_Dataset content_.

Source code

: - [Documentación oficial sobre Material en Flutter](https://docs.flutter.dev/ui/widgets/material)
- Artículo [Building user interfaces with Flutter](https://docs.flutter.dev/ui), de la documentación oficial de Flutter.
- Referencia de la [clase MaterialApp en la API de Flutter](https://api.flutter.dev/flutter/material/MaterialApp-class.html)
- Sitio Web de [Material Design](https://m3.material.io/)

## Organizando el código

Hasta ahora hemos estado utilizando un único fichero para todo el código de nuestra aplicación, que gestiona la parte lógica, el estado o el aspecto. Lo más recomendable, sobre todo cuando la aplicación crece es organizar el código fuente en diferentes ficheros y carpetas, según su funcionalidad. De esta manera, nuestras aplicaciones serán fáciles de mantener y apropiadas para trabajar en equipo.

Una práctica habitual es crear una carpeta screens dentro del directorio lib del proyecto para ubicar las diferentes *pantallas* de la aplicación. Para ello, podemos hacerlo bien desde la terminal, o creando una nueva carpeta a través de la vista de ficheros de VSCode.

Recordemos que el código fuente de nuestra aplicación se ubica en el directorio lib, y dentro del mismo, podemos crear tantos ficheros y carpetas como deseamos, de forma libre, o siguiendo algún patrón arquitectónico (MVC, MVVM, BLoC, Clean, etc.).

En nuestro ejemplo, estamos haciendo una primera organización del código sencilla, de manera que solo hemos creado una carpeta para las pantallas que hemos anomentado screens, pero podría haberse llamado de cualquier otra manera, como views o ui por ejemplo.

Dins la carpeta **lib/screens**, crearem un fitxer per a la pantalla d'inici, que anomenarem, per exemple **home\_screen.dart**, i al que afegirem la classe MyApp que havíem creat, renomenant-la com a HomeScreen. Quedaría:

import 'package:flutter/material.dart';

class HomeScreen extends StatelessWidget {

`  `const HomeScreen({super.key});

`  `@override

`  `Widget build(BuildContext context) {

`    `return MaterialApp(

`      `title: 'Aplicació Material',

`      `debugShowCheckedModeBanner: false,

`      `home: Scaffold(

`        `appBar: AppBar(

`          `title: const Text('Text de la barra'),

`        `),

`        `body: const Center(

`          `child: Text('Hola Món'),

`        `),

_Exercise description_.
Turn the records into a JSON list of strings with one string per line, leaving out the blank lines.

_Result_.
[
  "Source code",
  ": - [Documentación oficial sobre Material en Flutter](https://docs.flutter.dev/ui/widgets/material)",
  "- Artículo [Building user interfaces with Flutter](https://docs.flutter.dev/ui), de la documentación oficial de Flutter.",
  "- Referencia de la [clase MaterialApp en la API de Flutter](https://api.flutter.dev/flutter/material/MaterialApp-class.html)",
  "- Sitio Web de [Material Design](https://m3.material.io/)",
  "## Organizando el código",
  "Hasta ahora hemos estado utilizando un único fichero para todo el código de nuestra aplicación, que gestiona la parte lógica, el estado o el aspecto. Lo más recomendable, sobre todo cuando la aplicación crece es organizar el código fuente en diferentes ficheros y carpetas, según su funcionalidad. De esta manera, nuestras aplicaciones serán fáciles de mantener y apropiadas para trabajar en equipo.",
  "Una práctica habitual es crear una carpeta screens dentro del directorio lib del proyecto para ubicar las diferentes *pantallas* de la aplicación. Para ello, podemos hacerlo bien desde la terminal, o creando una nueva carpeta a través de la vista de ficheros de VSCode.",
  "Recordemos que el código fuente de nuestra aplicación se ubica en el directorio lib, y dentro del mismo, podemos crear tantos ficheros y carpetas como deseamos, de forma libre, o siguiendo algún patrón arquitectónico (MVC, MVVM, BLoC, Clean, etc.).",
  "En nuestro ejemplo, estamos haciendo una primera organización del código sencilla, de manera que solo hemos creado una carpeta para las pantallas que hemos anomentado screens, pero podría haberse llamado de cualquier otra manera, como views o ui por ejemplo.",
  "Dins la carpeta **lib/screens**, crearem un fitxer per a la pantalla d'inici, que anomenarem, per exemple **home\\_screen.dart**, i al que afegirem la classe MyApp que havíem creat, renomenant-la com a HomeScreen. Quedaría:",
  "import 'package:flutter/material.dart';",
  "class HomeScreen extends StatelessWidget {",
  "`  `const HomeScreen({super.key});",
  "`  `@override",
  "`  `Widget build(BuildContext context) {",
  "`    `return MaterialApp(",
  "`      `title: 'Aplicació Material',",
  "`      `debugShowCheckedModeBanner: false,",
  "`      `home: Scaffold(",
  "`        `appBar: AppBar(",
  "`          `title: const Text('Text de la barra'),",
  "`        `),",
  "`        `body: const Center(",
  "`          `child: Text('Hola Món'),",
  "`        `),"
]